Mimpi Buruk

96 15 12
                                    

Pagi itu udara terasa sejuk dan nyaman. Di ruang tengah, Sutrisno menceritakan kejadian dini hari tadi pada Nur Romlah. "Ibu. Semalam Dana berteriak-teriak."

Nur Romlah terkejut selagi termenung di kursi sebelah Sutrisno duduk. "Teriak-teriak kenapa, Tris?"

"Iya. Katanya ada ibu di halaman belakang, sambil jalan-jalan begitu."

Nur Romlah tertawa kecil. Aneh sekali suara tawanya. "Ah, masa iya sih. Mimpi mungkin anak itu, Tris."

"Yah, mana aku tahu. Tapi nggak biasanya anak itu berteriak-teriak tengah malam begitu. Apalagi sampai membangunkan aku."

Nur Romlah mendesah. Sikap duduknya menjadi gelisah. "Yah. Namanya juga mimpi buruk, Tris. Kan yang namanya mimpi buruk itu, bisa kapan saja datangnya." Kemudian ia melirik jam dinding. "Sudah jam setengah tujuh. Kamu nggak antarkan anak-anak kamu, Tris?"

"Hari ini aku harus datang ke cabang toko sembako yang ada di Menteng, Bu. Dengar-dengar ada maling yang membobol toko kita."

"Waduh. Kalau begitu, segera lah kau urus, Tris." "Nggak banyak yang hilang kok, Bu." Bagaimanapun

Sutrisno harus menenangkan keadaan. "Cuma beberapa karung terigu dan beras saja yang hilang. Anggap saja sedekah." Ia berdiri. "Di mana Dana dan Dini, Bu?"

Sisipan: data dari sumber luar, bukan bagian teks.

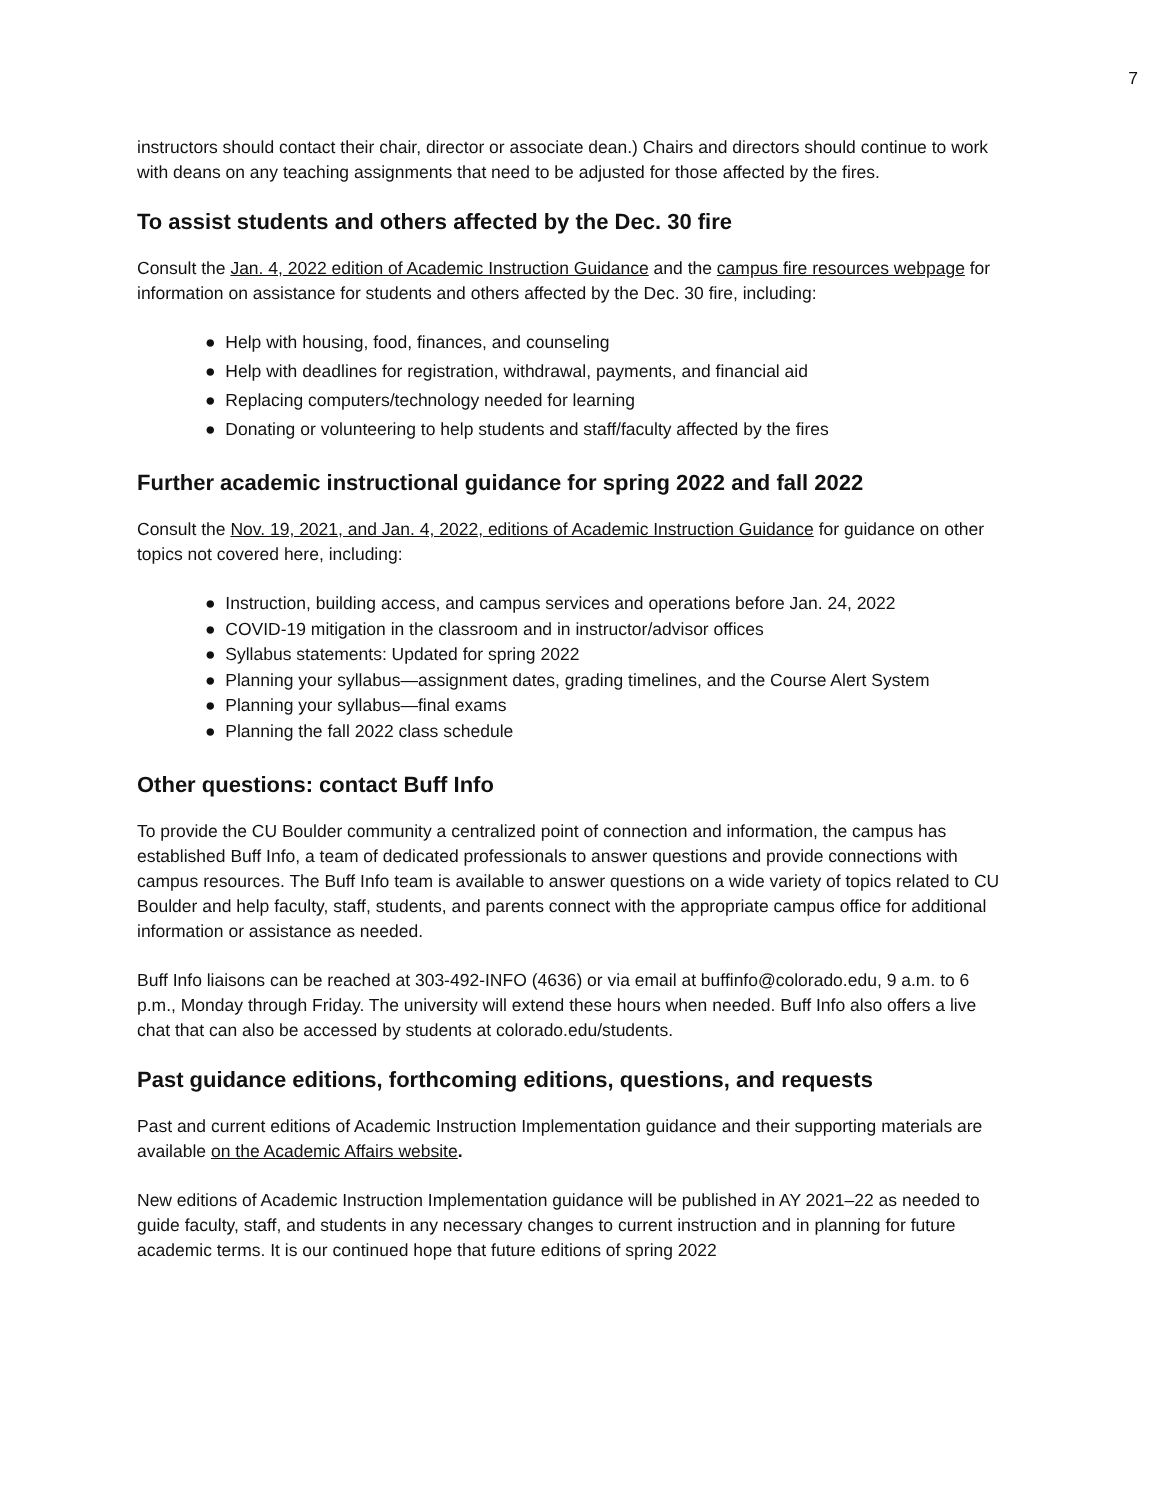7
instructors should contact their chair, director or associate dean.) Chairs and directors should continue to work with deans on any teaching assignments that need to be adjusted for those affected by the fires.
To assist students and others affected by the Dec. 30 fire
Consult the Jan. 4, 2022 edition of Academic Instruction Guidance and the campus fire resources webpage for information on assistance for students and others affected by the Dec. 30 fire, including:
● Help with housing, food, finances, and counseling
● Help with deadlines for registration, withdrawal, payments, and financial aid
● Replacing computers/technology needed for learning
● Donating or volunteering to help students and staff/faculty affected by the fires
Further academic instructional guidance for spring 2022 and fall 2022
Consult the Nov. 19, 2021, and Jan. 4, 2022, editions of Academic Instruction Guidance for guidance on other topics not covered here, including:
● Instruction, building access, and campus services and operations before Jan. 24, 2022
● COVID-19 mitigation in the classroom and in instructor/advisor offices
● Syllabus statements: Updated for spring 2022
● Planning your syllabus—assignment dates, grading timelines, and the Course Alert System
● Planning your syllabus—final exams
● Planning the fall 2022 class schedule
Other questions: contact Buff Info
To provide the CU Boulder community a centralized point of connection and information, the campus has established Buff Info, a team of dedicated professionals to answer questions and provide connections with campus resources. The Buff Info team is available to answer questions on a wide variety of topics related to CU Boulder and help faculty, staff, students, and parents connect with the appropriate campus office for additional information or assistance as needed.
Buff Info liaisons can be reached at 303-492-INFO (4636) or via email at buffinfo@colorado.edu, 9 a.m. to 6 p.m., Monday through Friday. The university will extend these hours when needed. Buff Info also offers a live chat that can also be accessed by students at colorado.edu/students.
Past guidance editions, forthcoming editions, questions, and requests
Past and current editions of Academic Instruction Implementation guidance and their supporting materials are available on the Academic Affairs website.
New editions of Academic Instruction Implementation guidance will be published in AY 2021–22 as needed to guide faculty, staff, and students in any necessary changes to current instruction and in planning for future academic terms. It is our continued hope that future editions of spring 2022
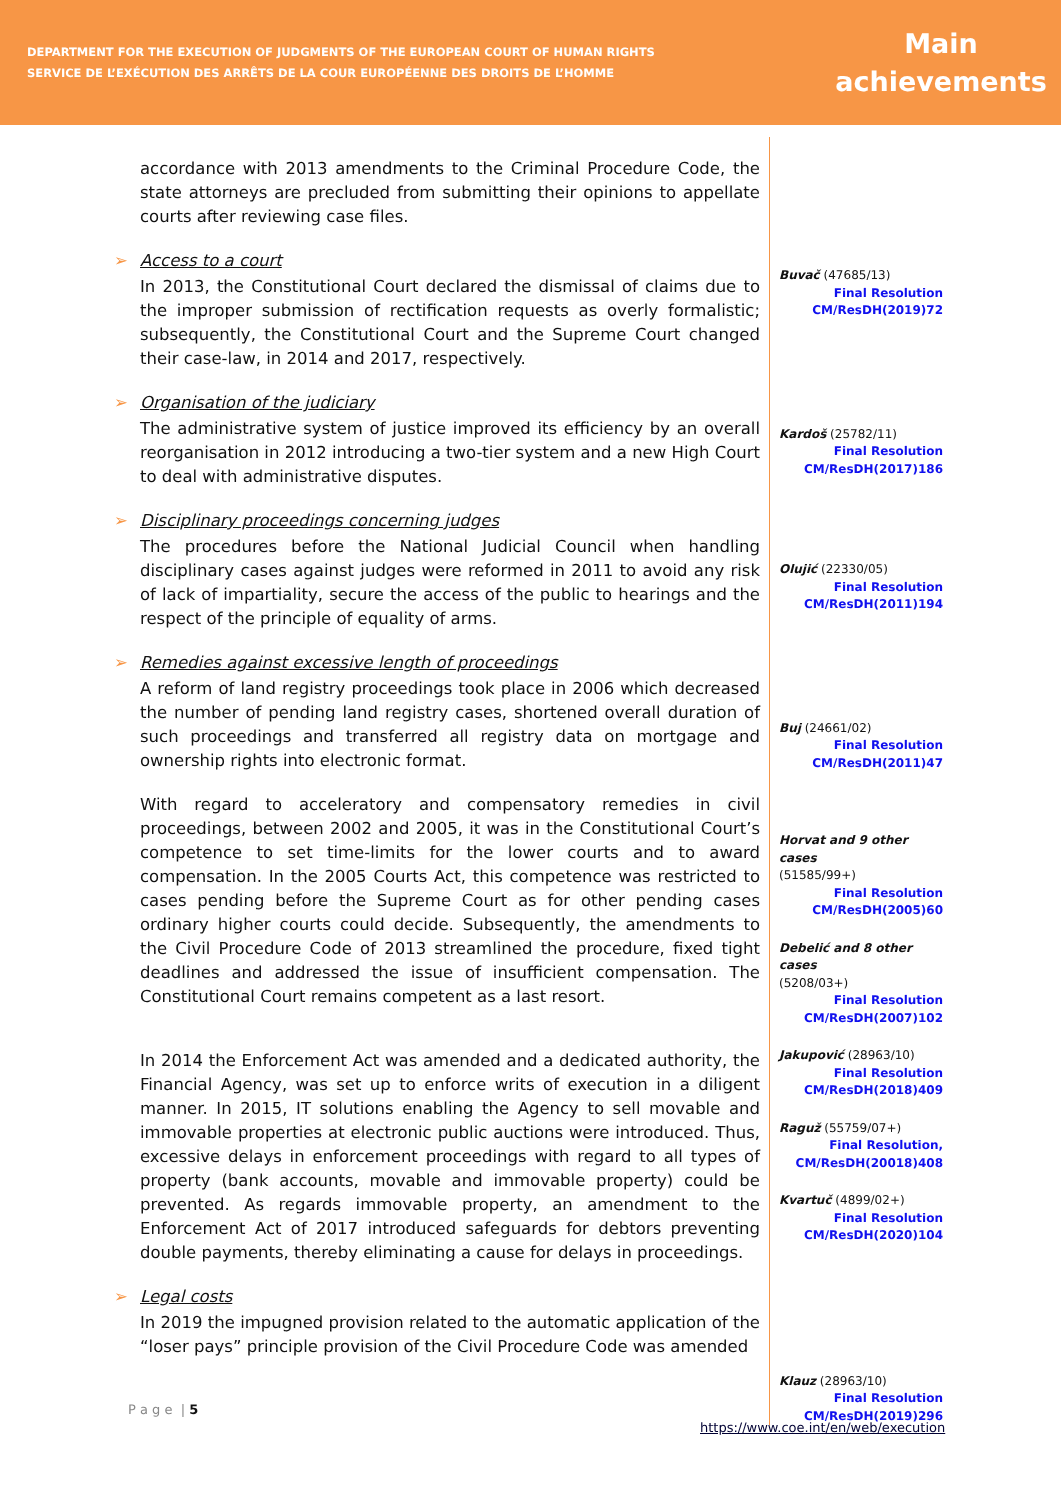DEPARTMENT FOR THE EXECUTION OF JUDGMENTS OF THE EUROPEAN COURT OF HUMAN RIGHTS
SERVICE DE L’EXÉCUTION DES ARRÊTS DE LA COUR EUROPÉENNE DES DROITS DE L’HOMME
Main achievements
accordance with 2013 amendments to the Criminal Procedure Code, the state attorneys are precluded from submitting their opinions to appellate courts after reviewing case files.
➢ Access to a court
In 2013, the Constitutional Court declared the dismissal of claims due to the improper submission of rectification requests as overly formalistic; subsequently, the Constitutional Court and the Supreme Court changed their case-law, in 2014 and 2017, respectively.
➢ Organisation of the judiciary
The administrative system of justice improved its efficiency by an overall reorganisation in 2012 introducing a two-tier system and a new High Court to deal with administrative disputes.
➢ Disciplinary proceedings concerning judges
The procedures before the National Judicial Council when handling disciplinary cases against judges were reformed in 2011 to avoid any risk of lack of impartiality, secure the access of the public to hearings and the respect of the principle of equality of arms.
➢ Remedies against excessive length of proceedings
A reform of land registry proceedings took place in 2006 which decreased the number of pending land registry cases, shortened overall duration of such proceedings and transferred all registry data on mortgage and ownership rights into electronic format.
With regard to acceleratory and compensatory remedies in civil proceedings, between 2002 and 2005, it was in the Constitutional Court’s competence to set time-limits for the lower courts and to award compensation. In the 2005 Courts Act, this competence was restricted to cases pending before the Supreme Court as for other pending cases ordinary higher courts could decide. Subsequently, the amendments to the Civil Procedure Code of 2013 streamlined the procedure, fixed tight deadlines and addressed the issue of insufficient compensation. The Constitutional Court remains competent as a last resort.
In 2014 the Enforcement Act was amended and a dedicated authority, the Financial Agency, was set up to enforce writs of execution in a diligent manner. In 2015, IT solutions enabling the Agency to sell movable and immovable properties at electronic public auctions were introduced. Thus, excessive delays in enforcement proceedings with regard to all types of property (bank accounts, movable and immovable property) could be prevented. As regards immovable property, an amendment to the Enforcement Act of 2017 introduced safeguards for debtors preventing double payments, thereby eliminating a cause for delays in proceedings.
➢ Legal costs
In 2019 the impugned provision related to the automatic application of the “loser pays” principle provision of the Civil Procedure Code was amended
Buvač (47685/13)
Final Resolution
CM/ResDH(2019)72
Kardoš (25782/11)
Final Resolution
CM/ResDH(2017)186
Olujić (22330/05)
Final Resolution
CM/ResDH(2011)194
Buj (24661/02)
Final Resolution
CM/ResDH(2011)47
Horvat and 9 other cases
(51585/99+)
Final Resolution
CM/ResDH(2005)60
Debelić and 8 other cases
(5208/03+)
Final Resolution
CM/ResDH(2007)102
Jakupović (28963/10)
Final Resolution
CM/ResDH(2018)409
Raguž (55759/07+)
Final Resolution,
CM/ResDH(20018)408
Kvartuč (4899/02+)
Final Resolution
CM/ResDH(2020)104
Klauz (28963/10)
Final Resolution
CM/ResDH(2019)296
P a g e | 5
https://www.coe.int/en/web/execution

"Biasa. Di meja makan." Setelah itu Sutrisno ke ruang makan dan melihat anak-anaknya baru saja selesai sarapan pagi. Kelihatannya enak sekali makan pagi disertai udara pagi yang sejuk dan menenangkan, pikirnya.

Sutrisno berkata pada mereka, "Dana, Dini. Ayah sungguh minta maaf. Hari ini, ayah tidak bisa mengantarkan kalian. Karena ada urusan penting yang harus ayah kerjakan."

"Terus. Siapa dong Yah, yang anterin kami ke sekolah?" Setiap pagi suara Dini enak didengar, pikir Sutrisno. Itulah yang membuat Sutrisno semakin sayang pada anak bungsunya. "Kan ada Kang Irfan." Dan ia berpaling pada Dana. "Dana sayang, kamu mau kan dianter sama Kang Irfan?" Dengan penuh harap Sutrisno meyakinkan dengan berkata. "Cukup sekali ini saja. Hari Minggu nanti kita ke Ancol.

Bagaimana menurut kalian?"

Awalnya Dana memerlihatkan sikap cemberut. Tapi siapa yang tidak mau diajak liburan ke Ancol. Hanya orang bodoh yang menolak pergi ke sana, pikir Dana. Dan akhirnya ia berkata girang, "yang benar, Yah?"

"Iya, benar. Masa ayah bohong sih."

"Terus, nanti aku makan permen yang banyak di Ancol, boleh nggak, Yah?" Dini mencari peluang untuk memuaskan dirinya.

"Iya. Kalian bebas mau makan apa saja. Asalkan tidak bikin kalian sakit perut aja. Nah anak-anak, ayah berangkat kerja dulu. Sebentar lagi Kang Irfan datang. Kalian tunggu saja di depan."

Sutrisno melambaikan tangan ke kedua anaknya ketika mobilnya keluar dari halaman. Dari ujung matanya ia menangkap raut wajah yang aneh ibunya dari kejauhan.